И ей верили, потому что не верить ей было невозможно, так как если она дерзала на такое самобытное толкование роли, то в нем не было ни лжи, ни фальши: Ермоловой было свойственно доносить до зрителя правду о данном образе не в реалистическом, а в романтическом аспекте, и от этого образ не понижался и не проигрывал.
Ее изображение, например, леди Макбет признавалось почти гениальным. О нем много писали, не стану повторяться, скажу только, что играла она леди Макбет не как сознательную злодейку, а как женщину, обреченную на злодеяние в силу своей любви к Макбету, за которого она была честолюбива, во имя которого она пошла на преступление, но не могла пережить сознания своей вины и угрызений совести и помешалась.
В пьесе «Отечество» (трескучая драма Сарду)[28] испанка Долорес, желая спасти своего возлюбленного Карлоо, предает родину и мужа, не подозревая, что тем самым губит и Карлоо. Ермолова давала ярчайший образ испанки, начиная с внешнего облика и кончая ее пылающей любовью. Когда она говорила:
«Моя отчизна – любовь…» –
то все верили, что у этой женщины другой отчизны быть не может и что, совершая преступление, она повинуется неизбежности.
Даже играя «Федру» Расина, она умела в его рассудочные и холодные, хотя и красивые, монологи вложить настоящую страсть.
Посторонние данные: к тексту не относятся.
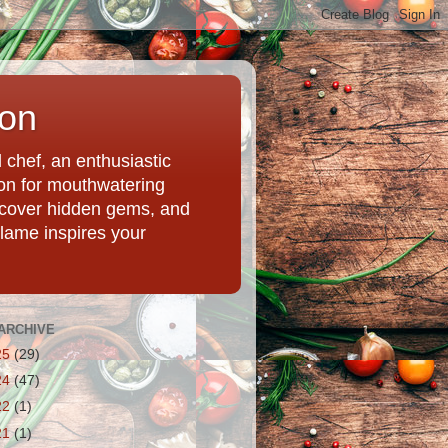
ion
chef, an enthusiastic
tion for mouthwatering
uncover hidden gems, and
Flame inspires your
ARCHIVE
25
(29)
24
(47)
22
(1)
21
(1)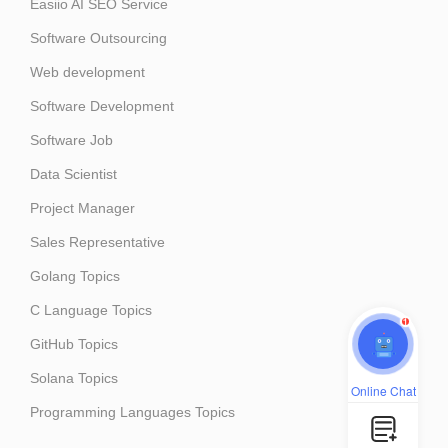
Easiio AI SEO Service
Software Outsourcing
Web development
Software Development
Software Job
Data Scientist
Project Manager
Sales Representative
Golang Topics
C Language Topics
1
GitHub Topics
Solana Topics
Online Chat
Programming Languages Topics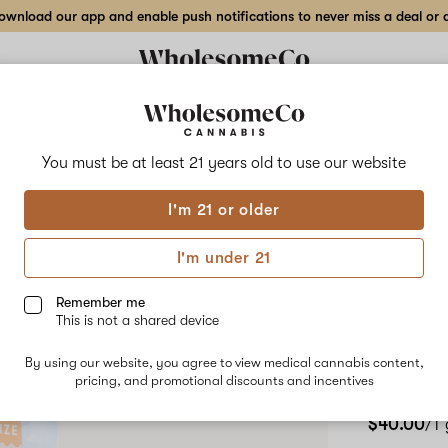
wnload our app and enable push notifications to never miss a deal or de
Delivery to:
Enter address
You must be at least 21 years old to
use our website
Wholesom
I'm 21 or older
Add
Share
1:1:
to
WholesomeCo
favorites
1:1:1
I'm under 21
THC:CBD:CBG
– Wh
Energize
–
Remember me
White
This is not a shared device
Cart
Buffalo
–
By using our website, you agree to view medical cannabis content,
1
pricing, and promotional discounts and incentives
SATIVA
2
g
Vape
$40.00
/1
Cartridge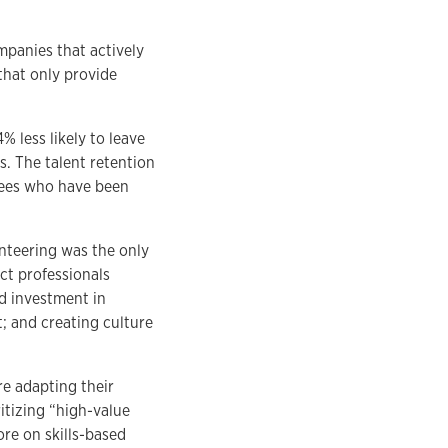
mpanies that actively
that only provide
 less likely to leave
. The talent retention
yees who have been
nteering was the only
ct professionals
ed investment in
 and creating culture
e adapting their
itizing “high-value
ore on skills-based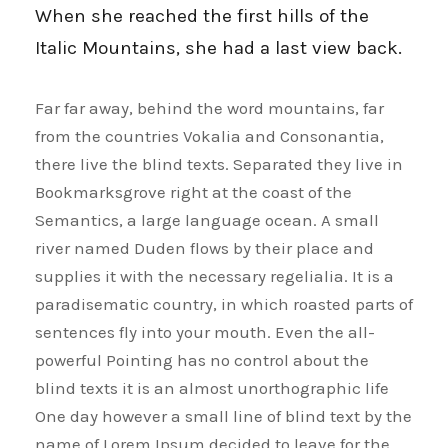
When she reached the first hills of the
Italic Mountains, she had a last view back.
Far far away, behind the word mountains, far
from the countries Vokalia and Consonantia,
there live the blind texts. Separated they live in
Bookmarksgrove right at the coast of the
Semantics, a large language ocean. A small
river named Duden flows by their place and
supplies it with the necessary regelialia. It is a
paradisematic country, in which roasted parts of
sentences fly into your mouth. Even the all-
powerful Pointing has no control about the
blind texts it is an almost unorthographic life
One day however a small line of blind text by the
name of Lorem Ipsum decided to leave for the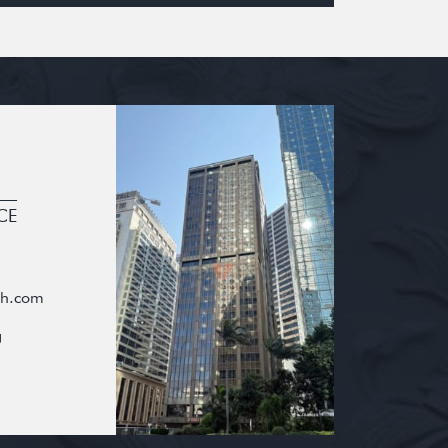
CE
oh.com
g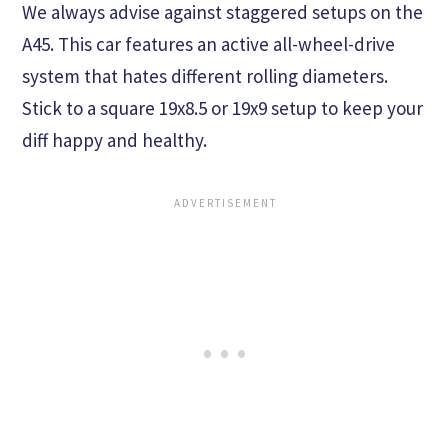
We always advise against staggered setups on the
A45. This car features an active all-wheel-drive
system that hates different rolling diameters.
Stick to a square 19x8.5 or 19x9 setup to keep your
diff happy and healthy.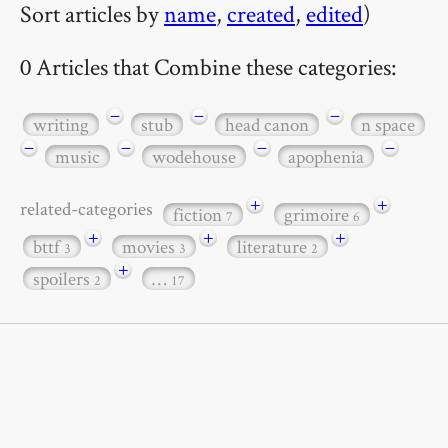
Sort articles by
name
,
created
,
edited
)
0 Articles that Combine these categories:
−
−
−
writing
stub
head canon
n space
−
−
−
−
music
wodehouse
apophenia
+
+
related-categories
fiction
grimoire
7
6
+
+
+
bttf
movies
literature
3
3
2
+
spoilers
…
2
17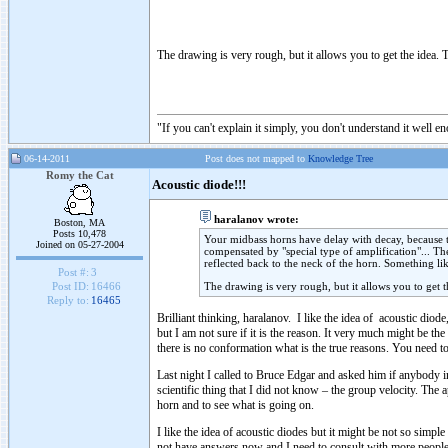
The drawing is very rough, but it allows you to get the idea. T
"If you can't explain it simply, you don't understand it well e
06-14-2011
Post does not mapped to
Knowledge Tree
Romy the Cat
Acoustic diode!!!
haralanov wrote:
Boston, MA
Posts 10,478
Your midbass horns have delay with decay, because the
Joined on 05-27-2004
compensated by "special type of amplification"... Th
reflected back to the neck of the horn. Something li
Post #:
3
The drawing is very rough, but it allows you to get t
Post ID:
16466
Reply to:
16465
Brilliant thinking, haralanov. I like the idea of acoustic diod
but I am not sure if it is the reason. It very much might be t
there is no conformation what is the true reasons. You need to
Last night I called to Bruce Edgar and asked him if anybody in
scientific thing that I did not know – the group velocity. The
horn and to see what is going on.
I like the idea of acoustic diodes but it might be not so simpl
not have answers now and I need to consult with more people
Все его «Венера хочет так» или «ненависть Венеры» или «Венера, терзающая свою добычу» – звучали так, по словам критика, «как будто действительно на московской сцене афинская царица жаловалась на римскую богиню». Она и в этой роли была воплощением страсти и в одно мгновение, словно при блеске молнии, умела заставить зрителя окинуть взглядом и прошлую и настоящую тьму ее страданий.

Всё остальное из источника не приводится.